STEP THREE: On banner-start.js, add the following code below the existing code, shown as line 8 below. Refresh the page and note how the “Call Us” text slides in from the side.

This is done by positioning it to an x value of negative 430. So instead of telling it to be, for example: 40 pixels from the left of the edge of it’s parent, we tell it to be x:-430. This moves it offscreen out of view 430 pixels to the left. If you like analogies, imagine a tube of lipstick laying on it’s side. The lipstick (cherry red of course) could be said to have a negative x value equal to it’s length. It is there, but it’s negatively positioned inside the plastic tube. To animate the #callUs element into view we tell it to come in from x:-430. After the animation, it arrives at it’s resting spot, which we defined in the CSS.

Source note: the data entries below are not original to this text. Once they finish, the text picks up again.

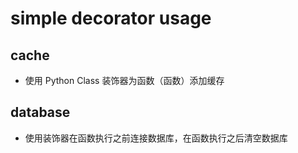 # simple decorator usage

## cache

* 使用 Python Class 装饰器为函数（函数）添加缓存

## database

* 使用装饰器在函数执行之前连接数据库，在函数执行之后清空数据库
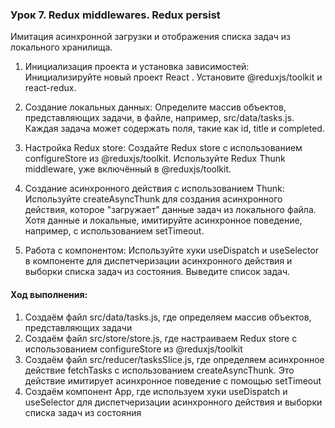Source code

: ### Урок 7. Redux middlewares. Redux persist
Имитация асинхронной загрузки и отображения списка задач из локального хранилища.

1. Инициализация проекта и установка зависимостей: Инициализируйте новый проект React . Установите @reduxjs/toolkit и react-redux.

2. Создание локальных данных: Определите массив объектов, представляющих задачи, в файле, например, src/data/tasks.js. Каждая задача может содержать поля, такие как id, title и completed.

3. Настройка Redux store: Создайте Redux store с использованием configureStore из @reduxjs/toolkit. Используйте Redux Thunk middleware, уже включённый в @reduxjs/toolkit.

4. Создание асинхронного действия с использованием Thunk: Используйте createAsyncThunk для создания асинхронного действия, которое "загружает" данные задач из локального файла. Хотя данные и локальные, имитируйте асинхронное поведение, например, с использованием setTimeout.

5. Работа с компонентом: Используйте хуки useDispatch и useSelector в компоненте для диспетчеризации асинхронного действия и выборки списка задач из состояния. Выведите список задач.

#### Ход выполнения:
1. Cоздаём файл src/data/tasks.js, где определяем массив объектов, представляющих задачи
2. Cоздаём файл src/store/store.js, где настраиваем Redux store с использованием configureStore из @reduxjs/toolkit
3. Cоздаём файл src/reducer/tasksSlice.js, где определяем асинхронное действие fetchTasks с использованием createAsyncThunk. Это действие имитирует асинхронное поведение с помощью setTimeout
4. Cоздаём компонент App, где используем хуки useDispatch и useSelector для диспетчеризации асинхронного действия и выборки списка задач из состояния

STEP FOUR: On banner-start.js, add these two new commands at the bottom, shown as lines 9 and 10 below. Save and refresh the page.

Note how all three objects slide into view very quickly. If you watch carefully you will see that the #callUs is the first one to come into view, but while it is still moving the other two elements (#phoneNumber & #simon) are also moving into view. They are all moving simultaneously. I have to give a shout out to the fine folks over at greensock. This is beautiful work. The way they did it…or at least the way I have recreated it, is with the odd looking code at the end of each command. Normally we would have a delay there, but instead, notice how I’ve inserted something in between the closing curly brace and parenthesis.


What I’ve inserted is a comma followed by a string value (data inside double quotes) that acts as a reverse delay. Instead of letting each element animate sequentially, and or after a delay value, I’ve used this string value: “-=0.4”. This means, take the current time at which it would have animated, and make it equal to that time after the browser has subtracted four tenths of a second from that time. This allows us to have something happen during, or even before the previous animation command. Bottom line is that these string value delays allow concurrent and or overlapping animation movements.